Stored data
########

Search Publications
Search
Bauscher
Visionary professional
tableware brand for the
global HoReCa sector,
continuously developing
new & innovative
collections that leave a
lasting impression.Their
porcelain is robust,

########

Problem to solve:
Recast the lines above as a Markdown table with the columns "Row" and "Line", giving each line's row number and its wording, and leave out any blank lines.

Exercise response:
| Row | Line |
|---|---|
| 1 | Search Publications |
| 2 | Search |
| 3 | Bauscher |
| 4 | Visionary professional |
| 5 | tableware brand for the |
| 6 | global HoReCa sector, |
| 7 | continuously developing |
| 8 | new & innovative |
| 9 | collections that leave a |
| 10 | lasting impression.Their |
| 11 | porcelain is robust, |